Work order 1: Restate the entries starting with the line with "Do realizace projektu" and going on through the line with "gruppiert, im Bereich", substituting "Live-Aktualisierungen" for "Echtzeitaktualisierungen" and keeping everything else unchanged. Leave the pictures out.

Passage shown:
The “forest maker,” as the media like to call him, isn’t exactly a showman. Tony Rinaudo, an Australian agronomist and devout Christian, looks rather out of place as he takes the podium before a packed house in the University of Zurich’s main lecture hall. The 61-year-old, who was just awarded an “alternative Nobel Prize”, fumbles with the microphone, forgets his opening lines for a moment, and then starts off by profusely thanking his wife. Yet even though he seems so shy and unassuming, or perhaps precisely because of that, Rinaudo captivates his audience right from the first second.

Fluke discovery just before throwing in the towel

What Rinaudo has to report is another thing that keeps his audience glued to every word of his lecture, because what he has to say sounds like a full-fledged miracle. For Rinaudo has succeeded – first in Niger and later in other arid regions of Africa – in growing a total of more than 200 million trees without having planted a single one of them. Instead of planting seeds or saplings, countless farmers have used a method developed by the “tree whisperer” to raise millions of new trees from the stumps and underground root networks of former trees that survived in ground left desolate by forest clearing.

Rinaudo discovered this “underground forest” in Niger in the 1980s. In his lecture, he describes how after two-and-a-half years of futile tree-planting efforts there and on the verge of giving up on the enterprise, a scrubby shrub caught his eye during a stop in the Sahel and he decided to take a closer look at it. He discovered that it wasn’t a shrub at all; it was actually a tree just waiting for a chance to finally regrow properly.

Reforesting with knives and fences

“The solution was right beneath our feet the whole time,” Rinaudo says, evidently still flabbergasted. “We simply didn’t see it.” It turned out that the remains of trees concealed beneath the soil form a kind of “locked-up” forest. They are capable, though, of regrowing into trees by regenerating new shoots.

But they need some help from humans to do that. Rinaudo’s trick is to prune away most of the shrubby shoots and to leave only solitary stems that then grow back into trees. “Winegrowers do something very similar to their grapevines,” the agronomist explains.

Rinaudo says that all his method requires is a knife and fences to protect the saplings from hungry herbivores. Additional water and fertilizer are unnecessary, he adds. “It’s as simple as that,” Rinaudo sums up, joking that he hopes his award won’t be revoked now.

Tedious persuasion work

Although the method is simple and easy to implement, gaining widespread acceptance has been more difficult. Rinaudo spends the bulk of his time trying to win people – especially farmers – over to his idea because farmers play the crucial role in his method, which has since acquired the somewhat clunky name Farmer-Managed Natural Regeneration (FMNR).

Farmers cultivate the land. It’s they who decide what to grow there, and they’re the ones who have to invest labor and time to achieve a longer-term goal. But it’s not so easy to motivate them to raise trees, Rinaudo explains, because people whose harvests are so meager that many of them live hand to mouth aren’t accustomed to thinking in longer time frames. It often helps to ask the question: “What future do you want your children to have?”

Hope for farmers

Another problem, Rinaudo adds, is that farmers perceive trees merely as being weeds that compete with their crops and that the bushes, which are sparsely scattered anyhow, are primarily viewed as firewood or feedstock for charcoal production and not as a vital component of a livable ecosystem. A change of mindset and behavior is needed, Rinaudo explains.

Extracted entries:
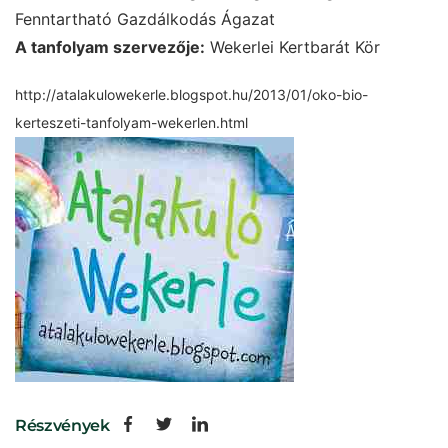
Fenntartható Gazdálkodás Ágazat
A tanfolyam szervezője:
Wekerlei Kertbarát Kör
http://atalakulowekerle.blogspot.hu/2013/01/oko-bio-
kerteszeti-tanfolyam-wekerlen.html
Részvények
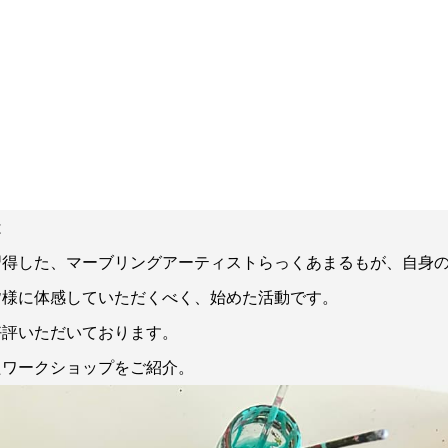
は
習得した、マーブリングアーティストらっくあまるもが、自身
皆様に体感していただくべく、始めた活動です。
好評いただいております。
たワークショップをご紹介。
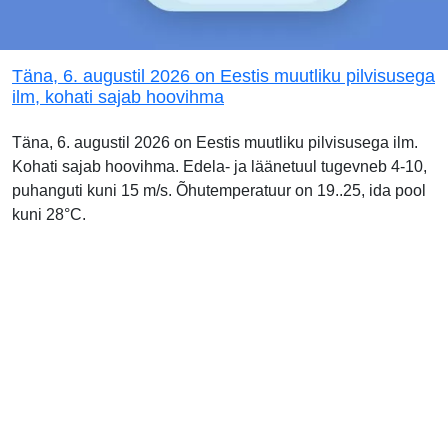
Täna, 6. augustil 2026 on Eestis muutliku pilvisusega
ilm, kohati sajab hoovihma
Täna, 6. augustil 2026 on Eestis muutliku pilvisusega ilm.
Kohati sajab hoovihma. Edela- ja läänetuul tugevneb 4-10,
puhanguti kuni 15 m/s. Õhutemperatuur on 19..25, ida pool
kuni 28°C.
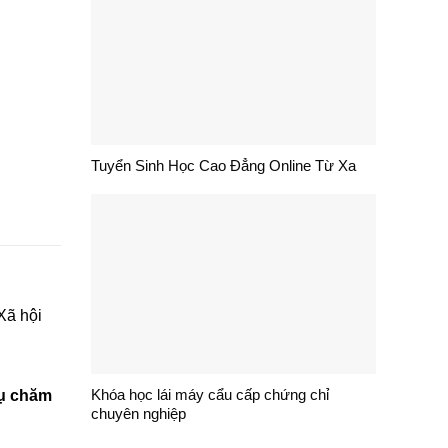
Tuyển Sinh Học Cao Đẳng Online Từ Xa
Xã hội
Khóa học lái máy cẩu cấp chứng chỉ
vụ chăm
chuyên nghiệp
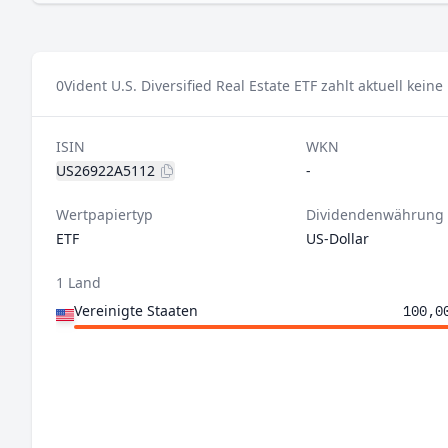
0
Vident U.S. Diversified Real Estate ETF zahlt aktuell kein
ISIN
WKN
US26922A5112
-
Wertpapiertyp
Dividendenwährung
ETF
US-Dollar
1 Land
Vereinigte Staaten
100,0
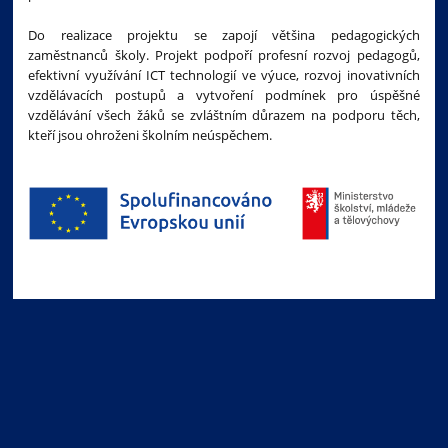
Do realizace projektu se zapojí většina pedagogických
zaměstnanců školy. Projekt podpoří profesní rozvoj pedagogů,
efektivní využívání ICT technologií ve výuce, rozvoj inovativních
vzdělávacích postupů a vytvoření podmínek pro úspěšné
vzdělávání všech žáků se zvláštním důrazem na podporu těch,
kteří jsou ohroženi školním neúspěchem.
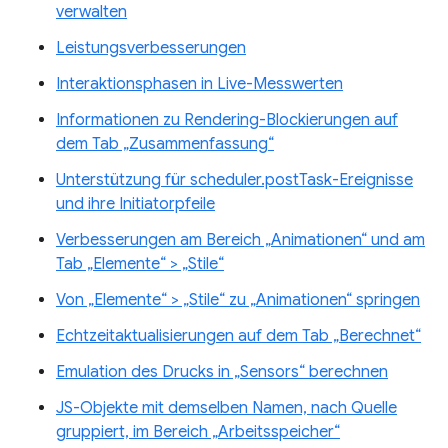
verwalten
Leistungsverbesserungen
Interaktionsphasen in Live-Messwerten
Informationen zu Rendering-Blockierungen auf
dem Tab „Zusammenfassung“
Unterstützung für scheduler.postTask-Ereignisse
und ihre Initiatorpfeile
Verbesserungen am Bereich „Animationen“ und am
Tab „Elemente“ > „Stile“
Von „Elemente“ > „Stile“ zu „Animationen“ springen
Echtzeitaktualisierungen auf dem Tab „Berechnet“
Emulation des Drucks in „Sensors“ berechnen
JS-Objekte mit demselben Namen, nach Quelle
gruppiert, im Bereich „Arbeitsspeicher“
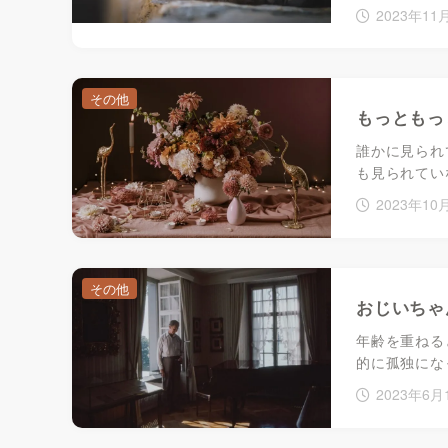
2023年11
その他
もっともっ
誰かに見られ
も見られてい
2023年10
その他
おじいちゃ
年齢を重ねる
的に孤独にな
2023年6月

---

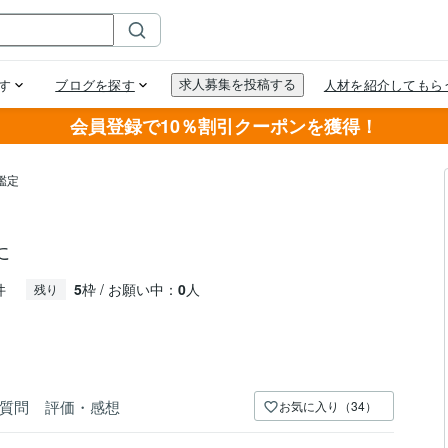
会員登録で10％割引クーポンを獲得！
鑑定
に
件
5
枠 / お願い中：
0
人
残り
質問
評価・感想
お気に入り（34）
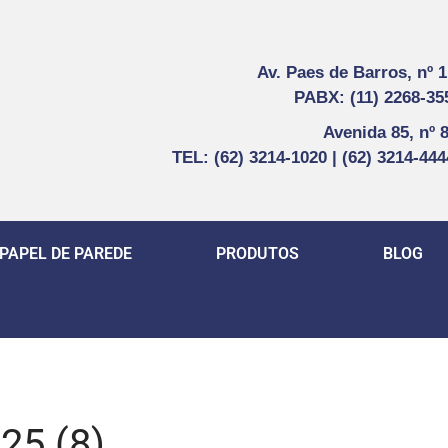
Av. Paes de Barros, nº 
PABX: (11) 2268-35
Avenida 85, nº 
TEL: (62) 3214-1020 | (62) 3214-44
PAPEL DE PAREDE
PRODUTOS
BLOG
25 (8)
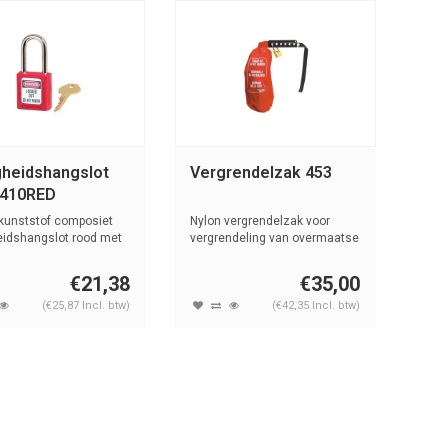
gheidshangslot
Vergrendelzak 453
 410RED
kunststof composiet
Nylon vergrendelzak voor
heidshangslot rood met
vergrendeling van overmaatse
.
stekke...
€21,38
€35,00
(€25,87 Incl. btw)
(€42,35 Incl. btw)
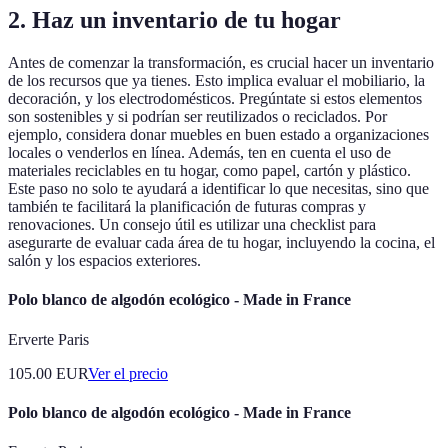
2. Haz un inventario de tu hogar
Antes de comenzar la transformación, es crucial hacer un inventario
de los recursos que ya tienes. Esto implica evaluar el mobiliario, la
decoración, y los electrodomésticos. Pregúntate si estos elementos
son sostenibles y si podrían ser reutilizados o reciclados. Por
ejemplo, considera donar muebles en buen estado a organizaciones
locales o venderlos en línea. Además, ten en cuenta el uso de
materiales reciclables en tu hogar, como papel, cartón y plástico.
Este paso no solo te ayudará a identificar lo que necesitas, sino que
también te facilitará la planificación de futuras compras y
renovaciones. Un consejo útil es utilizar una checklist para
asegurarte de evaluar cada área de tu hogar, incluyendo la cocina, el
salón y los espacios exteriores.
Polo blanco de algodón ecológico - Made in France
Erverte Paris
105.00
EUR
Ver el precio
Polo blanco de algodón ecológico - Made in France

Work order 2: According to the passage about the "forest maker," how many trees in total has Rinaudo succeeded in growing?

Answer 1:
Do realizace projektu se zapojí většina pedagogických
zaměstnanců školy. Projekt podpoří profesní rozvoj pedagogů,
efektivní využívání ICT technologií ve výuce, rozvoj inovativních
vzdělávacích postupů a vytvoření podmínek pro úspěšné
vzdělávání všech žáků se zvláštním důrazem na podporu těch,
kteří jsou ohroženi školním neúspěchem.
verwalten
Leistungsverbesserungen
Interaktionsphasen in Live-Messwerten
Informationen zu Rendering-Blockierungen auf
dem Tab „Zusammenfassung“
Unterstützung für scheduler.postTask-Ereignisse
und ihre Initiatorpfeile
Verbesserungen am Bereich „Animationen“ und am
Tab „Elemente“ > „Stile“
Von „Elemente“ > „Stile“ zu „Animationen“ springen
Live-Aktualisierungen auf dem Tab „Berechnet“
Emulation des Drucks in „Sensors“ berechnen
JS-Objekte mit demselben Namen, nach Quelle
gruppiert, im Bereich „Arbeitsspeicher“

Answer 2: More than 200 million trees.